A continuous function, in simple terms, is a function that you can draw on paper without lifting your pencil. This means there's a smooth, uninterrupted path along which the function travels. Let’s consider a specific interval, say \(a, c\). If a function is continuous on this interval, it doesn't break, jump, or have holes anywhere within it.
Continuous functions have some important properties:

• They remain defined at every point within the interval; thus, never "missing" a point in their domain.
• For every small segment along the x-axis, there exists a corresponding value on the curve without abrupt changes.

Understanding continuity helps determine how functions behave, especially where they might peak (reach a maximum) or dip (reach a minimum).
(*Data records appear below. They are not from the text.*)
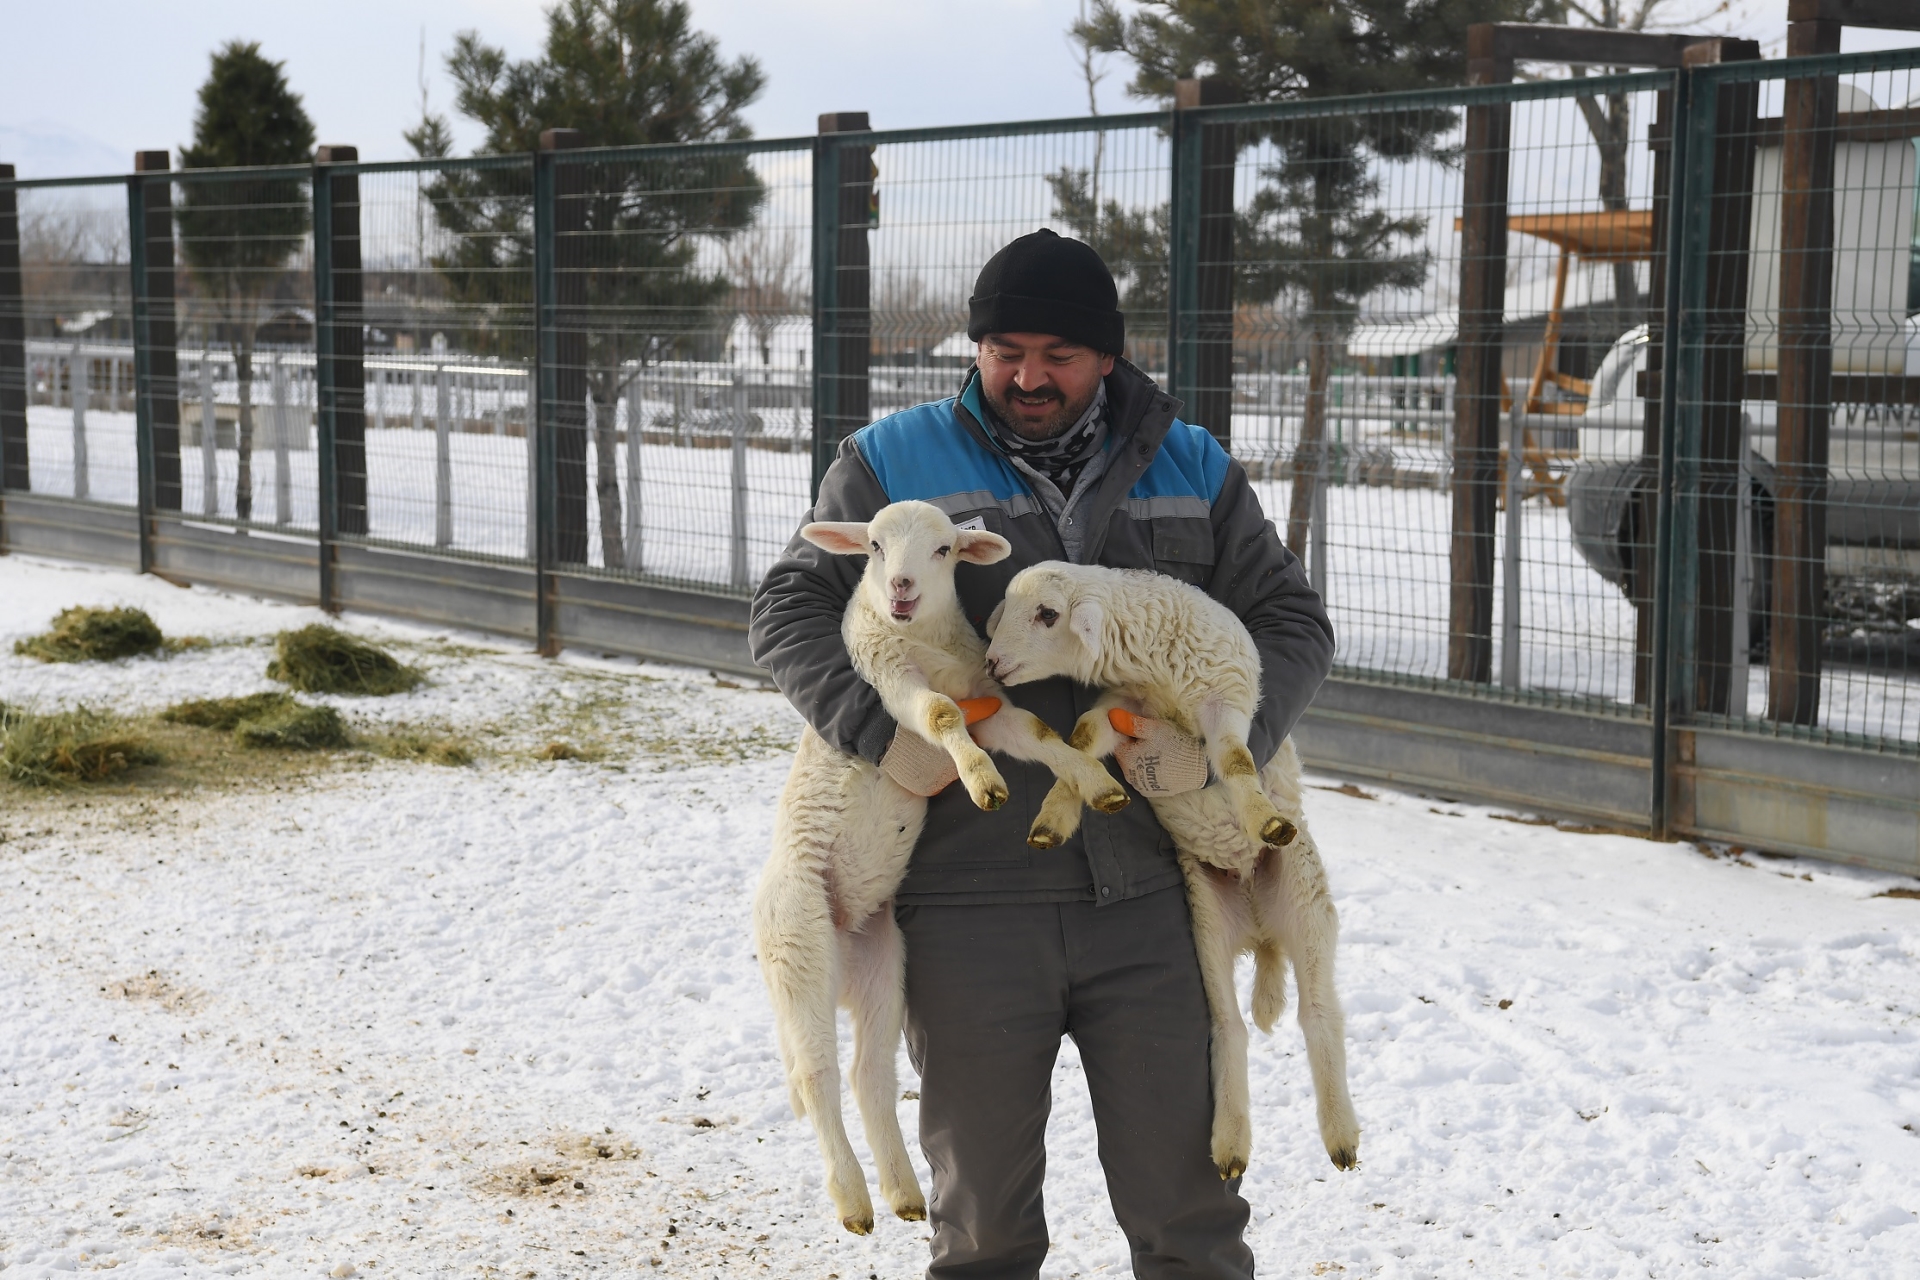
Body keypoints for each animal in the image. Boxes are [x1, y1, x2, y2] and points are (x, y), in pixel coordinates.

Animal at [756, 498, 1128, 1228]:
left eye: (944, 550)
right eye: (873, 546)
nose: (900, 587)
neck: (923, 639)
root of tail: (840, 932)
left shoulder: (990, 699)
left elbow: (1036, 731)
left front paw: (1094, 783)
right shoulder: (888, 679)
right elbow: (939, 714)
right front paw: (983, 783)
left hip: (882, 963)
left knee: (869, 1072)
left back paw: (902, 1192)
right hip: (799, 946)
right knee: (815, 1074)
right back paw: (852, 1198)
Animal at [983, 560, 1359, 1182]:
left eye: (1047, 615)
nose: (990, 663)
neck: (1155, 675)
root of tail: (1262, 928)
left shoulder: (1226, 700)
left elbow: (1235, 762)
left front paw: (1262, 817)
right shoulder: (1120, 709)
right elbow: (1081, 741)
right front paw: (1059, 816)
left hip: (1307, 904)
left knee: (1319, 1015)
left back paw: (1340, 1136)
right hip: (1207, 924)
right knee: (1229, 1026)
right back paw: (1230, 1144)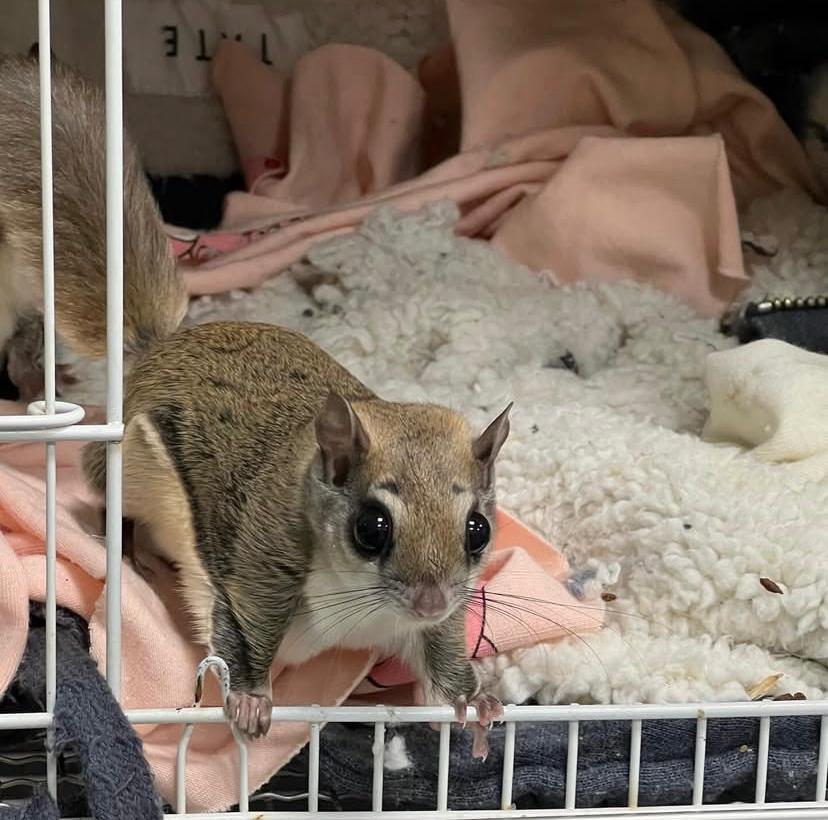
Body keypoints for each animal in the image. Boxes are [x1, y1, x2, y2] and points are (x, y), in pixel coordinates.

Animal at [0, 51, 514, 747]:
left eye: (477, 530)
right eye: (371, 527)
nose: (432, 597)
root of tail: (161, 348)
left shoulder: (426, 627)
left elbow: (443, 661)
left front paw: (477, 700)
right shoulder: (255, 570)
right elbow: (238, 631)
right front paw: (247, 701)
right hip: (126, 467)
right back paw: (135, 553)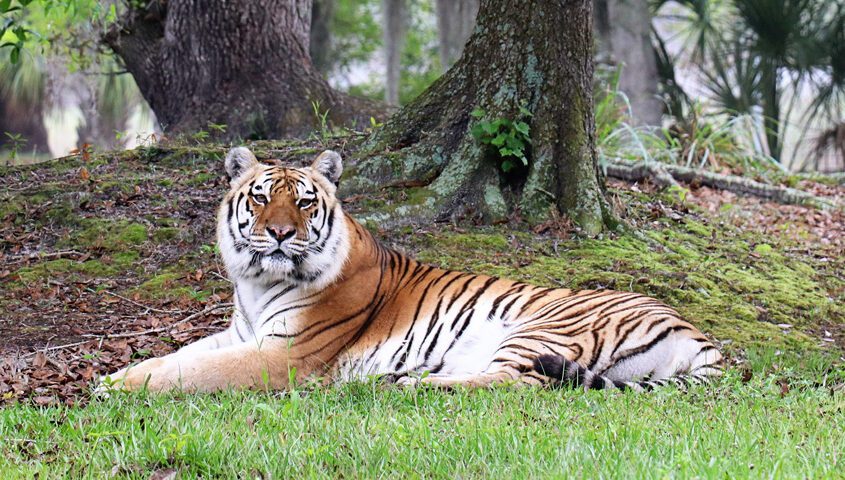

Without breaks, like having both increasing and decreasing parts together, they can form peaks and troughs.

An increasing function is one where, as you move from left to right on your graph (or as your x-values grow), your y-values climb. This means visually, the line of the function slopes upwards. This is how an increasing function behaves:

• The function value \(f(x)\) for any two points \(x_1\) and \(x_2\), where \(x_1 < x_2\), satisfies \(f(x_1) < f(x_2)\).
• Its graph showcases a consistent upward trend over the specified interval.

Availability of increasing sections in a function, as seen in \(a, b\) of our interval, suggests ascending behavior leading to possible maxima. This behavior ceases earlier than any maximum point, ensuring a peak is reached somewhere in or at the end of the interval.

A decreasing function is a function where, as x increases, the output \(f(x)\) decreases. In plain terms, it's like a downhill slope on a graph. When you observe this behavior:

• For any two points \(x_1\) and \(x_2\) with \(x_1 < x_2\), the function satisfies \(f(x_1) > f(x_2)\).
• The line travels downward, indicating how values fall as the independent variable x progresses.

On intervals like \(b, c\), this describes how the function declines after peaking at the local maximum. Recognizing these decreasing behaviors is pleasing for understanding where functions start to "dip." Each interval offers clues to a function's highest or lowest points, often shown where the function shifts from increasing to decreasing behavior.